◆ Problem to work on
Please output the passage of the metaverse text from "At the moment, there’s" up to and including "rewarded for it.", copied word for word.
┌─ Study text
Typically, the term is used to describe the concept of a future iteration of the internet, made up of persistent, shared, 3D virtual spaces linked into a perceived virtual universe.

In his announcement of Facebook’s Meta, Zuckerberg explained that ‘the defining quality of the metaverse will be a feeling of presence – like you are right there with another person in another place’, adding that ‘feeling truly present with another person is the ultimate dream of social technology’.

With his own take on the metaverse, Zuckerberg aims to create a space in which ‘you’ll be able to do almost anything you can imagine’, such as ‘get together with friends and family, work, learn, play, shop, create – as well as [create] completely new experiences that don’t really fit how we think about computers or phones today’.

To achieve this bold vision of what the metaverse could be, Facebook is planning to hire 10,000 people in Europe, with Zuckerberg suggesting that it has the potential to help unlock access to new creative, social and economic opportunities.

Because Facebook’s reputation has been damaged by a string of recent scandals, including whistleblower Frances Haugen’s revelation that internal research by the company had found that Instagram was affecting the mental health of teenagers, many think the announcement has been designed to re-establish its reputation, but only time will tell whether this will be an effective move.

What is changing with Facebook’s advertising? 

In the wake of the announcement, Zuckerberg has been keen to point out that the change does not apply to the individual platforms, such as Facebook, Instagram and WhatsApp – only to the parent company that owns them.

At the moment, there’s not a great deal of change, given that the metaverse space is still in development.

However, preparing for the future and having a team ready to jump into the metaverse as soon as they can is certainly a good idea for advertisers, and it’s been proven time and again that brands who engage with new platforms first and start experimenting with content usually end up being rewarded for it.

For example, Meta has set aside $150 million to train the next generation of creators to build immersive learning content, and they are also creating a professional curriculum and certification process to make it easier to monetise.

The company is launching certifications and putting money into training resources, so it pays to make sure your team has the knowledge and skills to take advantage as soon as possible.
└─
┌─ Source data
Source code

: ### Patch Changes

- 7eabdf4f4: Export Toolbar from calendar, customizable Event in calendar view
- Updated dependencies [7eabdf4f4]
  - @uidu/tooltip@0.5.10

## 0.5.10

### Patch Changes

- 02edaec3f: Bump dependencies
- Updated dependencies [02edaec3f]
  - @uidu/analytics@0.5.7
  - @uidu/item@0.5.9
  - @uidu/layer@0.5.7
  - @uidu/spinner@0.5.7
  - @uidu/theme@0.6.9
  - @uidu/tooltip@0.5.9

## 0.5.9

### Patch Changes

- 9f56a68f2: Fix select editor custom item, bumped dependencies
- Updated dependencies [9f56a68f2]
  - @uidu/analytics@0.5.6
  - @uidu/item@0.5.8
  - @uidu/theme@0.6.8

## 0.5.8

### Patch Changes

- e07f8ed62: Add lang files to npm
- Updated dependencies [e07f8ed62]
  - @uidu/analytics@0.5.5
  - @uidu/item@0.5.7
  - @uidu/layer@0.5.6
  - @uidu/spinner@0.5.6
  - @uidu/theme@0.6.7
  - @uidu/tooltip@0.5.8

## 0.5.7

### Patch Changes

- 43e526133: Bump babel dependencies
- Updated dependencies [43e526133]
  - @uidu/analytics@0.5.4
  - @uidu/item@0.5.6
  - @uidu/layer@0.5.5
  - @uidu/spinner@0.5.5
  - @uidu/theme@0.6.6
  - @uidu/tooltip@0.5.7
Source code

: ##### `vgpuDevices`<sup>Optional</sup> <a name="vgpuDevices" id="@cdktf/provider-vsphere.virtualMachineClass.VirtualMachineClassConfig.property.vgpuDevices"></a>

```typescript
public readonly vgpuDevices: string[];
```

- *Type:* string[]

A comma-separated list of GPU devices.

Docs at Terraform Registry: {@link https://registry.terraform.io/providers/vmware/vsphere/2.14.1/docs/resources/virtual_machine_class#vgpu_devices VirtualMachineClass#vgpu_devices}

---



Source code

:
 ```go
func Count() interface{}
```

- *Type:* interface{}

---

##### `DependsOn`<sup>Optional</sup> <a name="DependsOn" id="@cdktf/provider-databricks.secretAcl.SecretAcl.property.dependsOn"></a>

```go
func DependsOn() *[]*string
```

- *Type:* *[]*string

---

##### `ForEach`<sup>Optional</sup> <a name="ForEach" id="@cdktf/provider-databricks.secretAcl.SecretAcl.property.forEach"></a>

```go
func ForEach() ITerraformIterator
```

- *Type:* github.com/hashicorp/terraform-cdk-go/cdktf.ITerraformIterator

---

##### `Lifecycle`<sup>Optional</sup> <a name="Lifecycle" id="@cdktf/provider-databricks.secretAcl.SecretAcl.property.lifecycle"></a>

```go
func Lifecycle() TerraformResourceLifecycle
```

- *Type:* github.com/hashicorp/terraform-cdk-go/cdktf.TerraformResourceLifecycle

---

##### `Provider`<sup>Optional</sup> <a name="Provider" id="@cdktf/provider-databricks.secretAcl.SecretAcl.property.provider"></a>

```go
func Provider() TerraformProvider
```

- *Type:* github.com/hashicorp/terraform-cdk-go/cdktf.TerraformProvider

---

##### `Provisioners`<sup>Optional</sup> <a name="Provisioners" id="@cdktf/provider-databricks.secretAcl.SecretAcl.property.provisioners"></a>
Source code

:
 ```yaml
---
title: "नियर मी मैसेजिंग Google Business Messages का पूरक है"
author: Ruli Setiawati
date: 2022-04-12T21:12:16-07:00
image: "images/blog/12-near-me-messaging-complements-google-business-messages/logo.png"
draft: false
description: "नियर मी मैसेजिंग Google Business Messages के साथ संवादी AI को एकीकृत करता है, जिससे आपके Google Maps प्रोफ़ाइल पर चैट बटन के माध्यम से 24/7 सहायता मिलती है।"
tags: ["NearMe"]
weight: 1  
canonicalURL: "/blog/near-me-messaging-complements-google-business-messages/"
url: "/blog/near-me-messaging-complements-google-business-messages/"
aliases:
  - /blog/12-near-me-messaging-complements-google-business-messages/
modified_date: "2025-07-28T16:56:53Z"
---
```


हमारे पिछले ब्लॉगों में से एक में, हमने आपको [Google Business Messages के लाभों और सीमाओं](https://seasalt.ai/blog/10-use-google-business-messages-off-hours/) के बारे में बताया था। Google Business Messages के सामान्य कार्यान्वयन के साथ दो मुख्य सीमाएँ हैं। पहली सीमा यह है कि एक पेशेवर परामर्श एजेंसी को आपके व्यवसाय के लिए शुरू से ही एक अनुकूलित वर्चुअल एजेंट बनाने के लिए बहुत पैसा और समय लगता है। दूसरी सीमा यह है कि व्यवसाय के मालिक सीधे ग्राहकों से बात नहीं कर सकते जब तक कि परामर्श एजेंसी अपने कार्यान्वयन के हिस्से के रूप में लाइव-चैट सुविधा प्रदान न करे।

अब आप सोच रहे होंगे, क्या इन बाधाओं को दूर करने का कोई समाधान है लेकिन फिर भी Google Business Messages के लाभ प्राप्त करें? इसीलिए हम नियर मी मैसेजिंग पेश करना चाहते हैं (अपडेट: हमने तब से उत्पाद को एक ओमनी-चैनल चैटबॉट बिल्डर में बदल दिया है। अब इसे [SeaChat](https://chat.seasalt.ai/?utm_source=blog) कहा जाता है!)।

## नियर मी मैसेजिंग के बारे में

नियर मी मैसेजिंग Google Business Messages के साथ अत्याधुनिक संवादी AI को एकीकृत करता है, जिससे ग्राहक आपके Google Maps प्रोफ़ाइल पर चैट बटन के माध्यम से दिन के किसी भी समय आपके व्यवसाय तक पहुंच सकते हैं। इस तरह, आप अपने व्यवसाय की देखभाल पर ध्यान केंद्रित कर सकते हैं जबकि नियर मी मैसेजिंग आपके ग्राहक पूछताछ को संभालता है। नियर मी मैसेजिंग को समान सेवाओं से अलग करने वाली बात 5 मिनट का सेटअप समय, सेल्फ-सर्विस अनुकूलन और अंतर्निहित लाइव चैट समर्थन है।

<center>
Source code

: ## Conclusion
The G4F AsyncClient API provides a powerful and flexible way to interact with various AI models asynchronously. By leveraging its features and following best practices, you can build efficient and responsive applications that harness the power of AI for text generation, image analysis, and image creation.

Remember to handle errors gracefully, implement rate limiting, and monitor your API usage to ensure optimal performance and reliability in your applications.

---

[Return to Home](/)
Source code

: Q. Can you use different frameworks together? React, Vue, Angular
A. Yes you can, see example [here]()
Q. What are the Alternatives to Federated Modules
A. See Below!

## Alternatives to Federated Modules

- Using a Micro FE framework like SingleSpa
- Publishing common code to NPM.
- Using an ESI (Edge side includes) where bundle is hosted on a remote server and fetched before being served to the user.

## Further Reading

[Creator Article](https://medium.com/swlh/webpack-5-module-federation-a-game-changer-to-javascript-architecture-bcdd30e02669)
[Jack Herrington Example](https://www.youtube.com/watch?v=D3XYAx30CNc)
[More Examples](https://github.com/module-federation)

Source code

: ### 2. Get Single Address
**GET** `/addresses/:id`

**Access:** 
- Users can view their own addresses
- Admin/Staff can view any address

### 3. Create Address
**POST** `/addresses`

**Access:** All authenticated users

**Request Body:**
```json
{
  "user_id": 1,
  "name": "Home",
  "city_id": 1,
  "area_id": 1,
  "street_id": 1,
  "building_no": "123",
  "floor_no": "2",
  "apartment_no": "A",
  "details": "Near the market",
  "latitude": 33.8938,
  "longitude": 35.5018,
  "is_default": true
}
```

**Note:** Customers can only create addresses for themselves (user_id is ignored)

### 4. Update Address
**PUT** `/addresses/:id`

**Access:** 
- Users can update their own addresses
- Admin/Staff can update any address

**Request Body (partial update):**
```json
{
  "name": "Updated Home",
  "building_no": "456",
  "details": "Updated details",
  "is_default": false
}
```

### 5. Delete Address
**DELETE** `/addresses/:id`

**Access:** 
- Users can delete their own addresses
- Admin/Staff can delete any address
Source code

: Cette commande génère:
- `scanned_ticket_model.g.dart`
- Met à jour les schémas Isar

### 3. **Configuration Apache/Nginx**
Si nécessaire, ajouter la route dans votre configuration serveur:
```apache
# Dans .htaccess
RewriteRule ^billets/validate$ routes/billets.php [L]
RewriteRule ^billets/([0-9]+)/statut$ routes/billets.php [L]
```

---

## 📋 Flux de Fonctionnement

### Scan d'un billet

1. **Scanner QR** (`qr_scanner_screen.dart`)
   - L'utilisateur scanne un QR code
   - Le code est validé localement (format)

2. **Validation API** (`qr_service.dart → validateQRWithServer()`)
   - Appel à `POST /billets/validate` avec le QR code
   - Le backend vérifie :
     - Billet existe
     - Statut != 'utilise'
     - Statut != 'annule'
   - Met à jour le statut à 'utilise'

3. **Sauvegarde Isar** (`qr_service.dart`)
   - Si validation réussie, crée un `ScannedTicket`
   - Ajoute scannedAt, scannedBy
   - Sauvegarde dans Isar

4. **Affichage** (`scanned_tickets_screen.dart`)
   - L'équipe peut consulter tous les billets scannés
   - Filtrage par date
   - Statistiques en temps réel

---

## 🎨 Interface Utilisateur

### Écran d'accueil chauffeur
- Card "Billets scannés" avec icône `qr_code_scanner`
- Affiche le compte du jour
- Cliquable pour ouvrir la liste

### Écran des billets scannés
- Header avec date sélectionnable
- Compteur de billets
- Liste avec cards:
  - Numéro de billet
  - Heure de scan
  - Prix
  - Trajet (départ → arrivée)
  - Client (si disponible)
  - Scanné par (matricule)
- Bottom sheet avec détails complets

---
└─
◆ Written response
At the moment, there’s not a great deal of change, given that the metaverse space is still in development.

However, preparing for the future and having a team ready to jump into the metaverse as soon as they can is certainly a good idea for advertisers, and it’s been proven time and again that brands who engage with new platforms first and start experimenting with content usually end up being rewarded for it.